WRITTEN INSTRUCTION 1: Using the Collar Bomb review, decide whether each statement agrees with it. Answer yes or no, and quote the exact words from the review that settle each one. (a) Mohabbatein came out in 2000. (b) Akshay is Manoj Hesi's son. (c) Sparsh Srivastav plays Ratan Negi.
WRITTEN INSTRUCTION 2: Turn the Collar Bomb review's paragraph beginning "A year after the tragic death" into a short bulleted list that keeps its main facts.
WRITTEN INSTRUCTION 3: List every actor named in the Collar Bomb review.

SUPPLIED TEXT:
Saturday, August 28, 2021

One of the most accurate movie titles I have ever seen.

Actors grow up so quickly.  It seems like only yesterday that Jimmy Shergill was playing the fresh-faced young Karan in Mohabbatein, and how he's playing grizzled, world weary policemen in movies like Collar Bomb (2021).  It's an amazing transformation.


  Update: I have just been informed that Mohabbatein was released in the year 2000, and Shergill has had a very busy career over the last twenty one years.  So it's a slow transformation, but still impressive.

A year after the tragic death of high school student Neha Potkar, her exclusive private school holds a memorial service, which also serves to honor the police officer who solved the case, SHO Manoj Hesi (Jimmy Shergill).  It's an awkward ceremony; the murdered girl's mother can't bear to even look at manoj, while his son Akshay (Naman Jain) is mortified when he realizes just why he received his admission to the school.  Then Manoj's drunken former partner Ratan Negi (Ajit Singh Palawat) makes a scene.  And then a gloomy young man named Shoeb Ali (Sparsh Srivastav) bursts in and takes the entire school hostage.

DATASET:
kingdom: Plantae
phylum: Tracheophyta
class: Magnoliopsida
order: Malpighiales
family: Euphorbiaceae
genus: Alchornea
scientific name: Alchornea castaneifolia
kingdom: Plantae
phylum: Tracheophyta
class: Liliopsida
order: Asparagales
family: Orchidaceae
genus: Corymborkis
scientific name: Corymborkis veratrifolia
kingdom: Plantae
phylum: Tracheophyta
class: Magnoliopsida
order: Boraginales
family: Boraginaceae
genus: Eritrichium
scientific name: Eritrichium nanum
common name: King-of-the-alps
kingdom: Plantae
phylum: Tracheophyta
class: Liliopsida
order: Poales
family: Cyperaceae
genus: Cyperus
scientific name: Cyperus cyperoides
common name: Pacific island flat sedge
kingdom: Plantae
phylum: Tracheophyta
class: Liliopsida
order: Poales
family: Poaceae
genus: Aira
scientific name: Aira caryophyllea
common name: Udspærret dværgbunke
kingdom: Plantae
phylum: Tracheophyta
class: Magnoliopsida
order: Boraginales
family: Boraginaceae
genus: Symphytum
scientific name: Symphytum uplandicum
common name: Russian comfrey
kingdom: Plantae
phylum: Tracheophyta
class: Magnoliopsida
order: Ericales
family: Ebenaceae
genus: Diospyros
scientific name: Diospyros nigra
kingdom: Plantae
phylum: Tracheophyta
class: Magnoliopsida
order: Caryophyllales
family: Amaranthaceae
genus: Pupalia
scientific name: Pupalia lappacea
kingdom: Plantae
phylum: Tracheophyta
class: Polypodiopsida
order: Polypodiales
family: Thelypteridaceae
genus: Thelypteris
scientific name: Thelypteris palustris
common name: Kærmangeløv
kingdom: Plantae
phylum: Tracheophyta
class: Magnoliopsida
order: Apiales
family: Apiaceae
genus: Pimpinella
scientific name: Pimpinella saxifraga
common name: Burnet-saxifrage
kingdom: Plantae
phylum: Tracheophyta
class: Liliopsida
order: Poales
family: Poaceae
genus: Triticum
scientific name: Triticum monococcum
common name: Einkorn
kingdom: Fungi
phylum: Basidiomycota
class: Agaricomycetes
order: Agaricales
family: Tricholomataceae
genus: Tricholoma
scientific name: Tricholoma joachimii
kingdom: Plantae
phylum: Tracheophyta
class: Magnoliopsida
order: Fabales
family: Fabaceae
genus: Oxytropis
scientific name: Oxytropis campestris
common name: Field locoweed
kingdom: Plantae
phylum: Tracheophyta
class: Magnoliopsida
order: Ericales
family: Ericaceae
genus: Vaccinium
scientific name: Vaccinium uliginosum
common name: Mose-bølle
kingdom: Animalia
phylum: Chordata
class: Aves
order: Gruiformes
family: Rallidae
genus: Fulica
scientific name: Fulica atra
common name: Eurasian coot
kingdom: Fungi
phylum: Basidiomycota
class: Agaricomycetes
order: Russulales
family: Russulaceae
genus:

CORRECT RESULT 1:
(a) Yes: "Mohabbatein was released in the year 2000"
(b) Yes: "his son Akshay (Naman Jain)"
(c) No: "Ratan Negi (Ajit Singh Palawat)"

CORRECT RESULT 2:
- A year after the tragic death of high school student Neha Potkar, her exclusive private school holds a memorial service that also honors SHO Manoj Hesi (Jimmy Shergill), the officer who solved the case.
- The ceremony is awkward. The murdered girl's mother can't bear to look at Manoj, and his son Akshay (Naman Jain) is mortified when he realizes why he was admitted to the school.
- Manoj's drunken former partner, Ratan Negi (Ajit Singh Palawat), makes a scene.
- A gloomy young man, Shoeb Ali (Sparsh Srivastav), bursts in and takes the entire school hostage.

CORRECT RESULT 3:
- Jimmy Shergill
- Naman Jain
- Ajit Singh Palawat
- Sparsh Srivastav